Earth Notes: Energy Game Changer: HaaS (Heating as a Service) Lite Intro

Updated 2023-03-21.
EGC: an introduction to the HaaS (Heating as a Service) Lite project.

HaaS Lite - Heating as a Service Lite (2017/2018)

HaaS logo2
A feasibility study on the opportunity offered by the smart meter rollout to provide data supporting the financing of energy saving measures and exploring the concept of 'Heating as a Service'.
People would like to be kept warm in their homes in winter at a reasonable cost. The best solution would be for them to be able to pay directly for the service of being kept warm (Heating as as Service) with a simple unfussy consumer-friendly offering. Rather than today's reality of messing around with paying for gas and electricity and fiddling with TRVs and thermostats and clocks and boiler servicing and complex tariffs and all the rest...

Let the HaaS supplier work out how to provide that warmth in the most efficient way possible, to maintain its margins and profits. An important but achievable assumption here is that 'efficient' also implies reduced carbon emissions across the whole system, wherever the energy is sourced and however deployed. Eg grid electricity generation powering a heat-pump and thermal store for off-peak use. Or local gas burned in an on-demand condensing combi boiler.

This is a partially Innovate UK funded study to find how to get the desired outcome (warm toes) paid for, rather than the current carbon-laden cubic metres of gas or kWh of electricity. This allows reduction of domestic home-heating carbon footprint while keeping people warm and healthy, and utilities and other suppliers viable. Also known as utility decoupling, ie separating profits from carbon emissions.

In particular we see HaaS Lite as one way to reach large but currently poorly-served sectors such as private renters, that the Green Deal should have reached. But it was too ponderous, complex and expensive.

We see three strands that all have to work together to make HaaS successful:

The first desk-based research work package (WP1) explores what is already out there, what works and what does not.

Work to Home

HaaS Lite follows OpenTRV's general approach of bringing to the home appropriate energy efficiency tools that have been seen to work in commercial settings, making them simple to use and understand for real people. That is, non-specialists who have other things to focus their mental energies on.

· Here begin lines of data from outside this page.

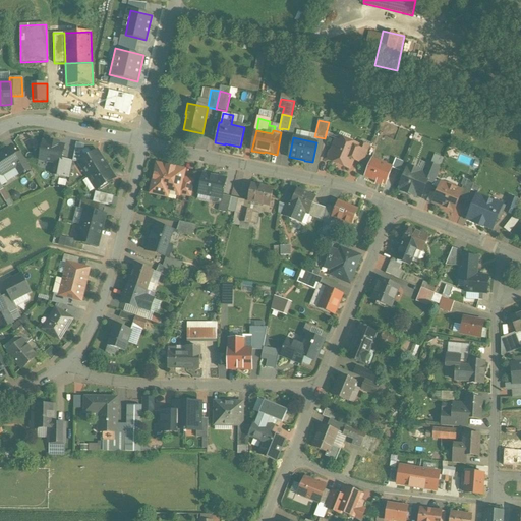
[(348,145),(337,139),(332,151),(330,152),(328,157),(329,159),(329,160),(349,169),(353,160),(359,146),(358,146),(349,141),(348,145)]
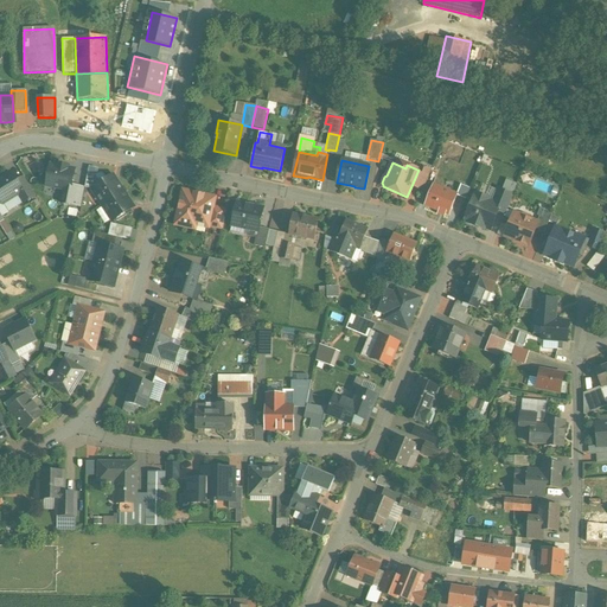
[(58,167),(50,166),(46,186),(64,190),(70,191),(71,186),(75,171),(66,168),(66,166),(59,165),(58,167)]
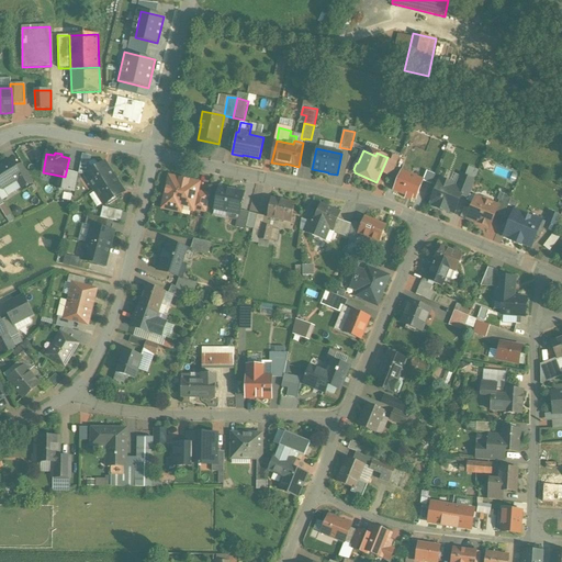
[(400,158),(388,154),(386,157),(388,157),(381,172),(392,177),(400,158)]
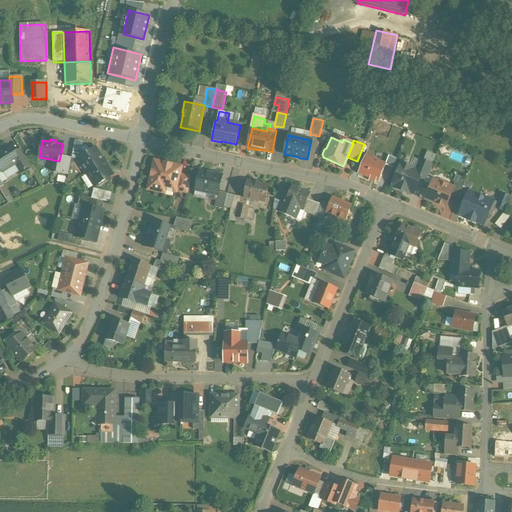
[(73,151),(79,152),(78,157),(81,154),(83,143),(75,141),(73,151)]
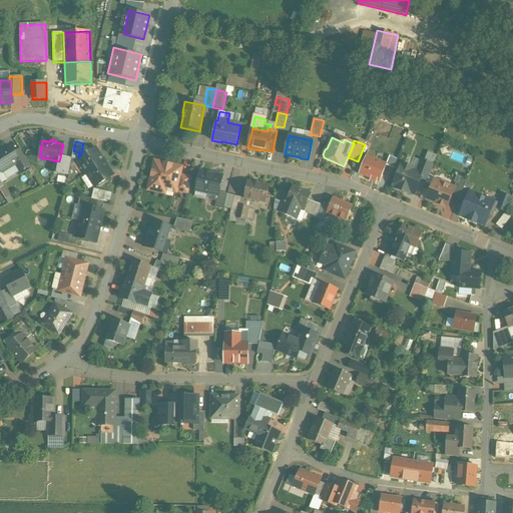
[(10,146),(0,151),(0,168),(2,172),(16,164),(19,161),(14,153),(10,146)]
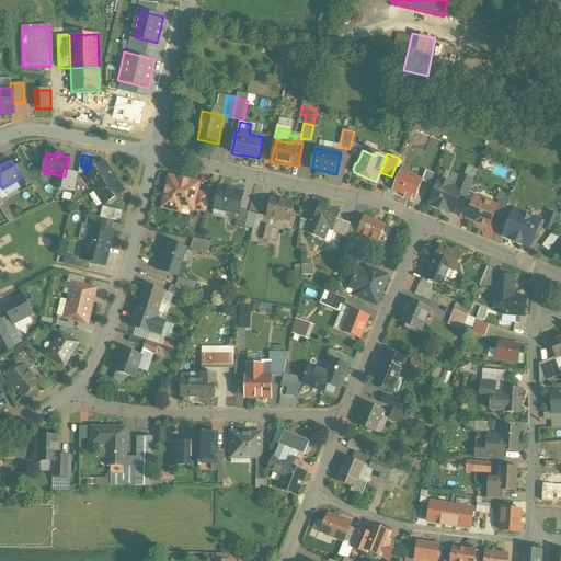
[(94,190),(114,178),(104,162),(86,175),(94,190)]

Further, we aim to outline more than one scheme to achieve the desired effect, to help ensure that the HaaS concept is robust.

Living Documents

These EGC documents will be updated from time to time with new information and references as they become available. Please check the 'last updated' date in the footer of each document's Web page. In particular, the references will be added to as relevant material is found.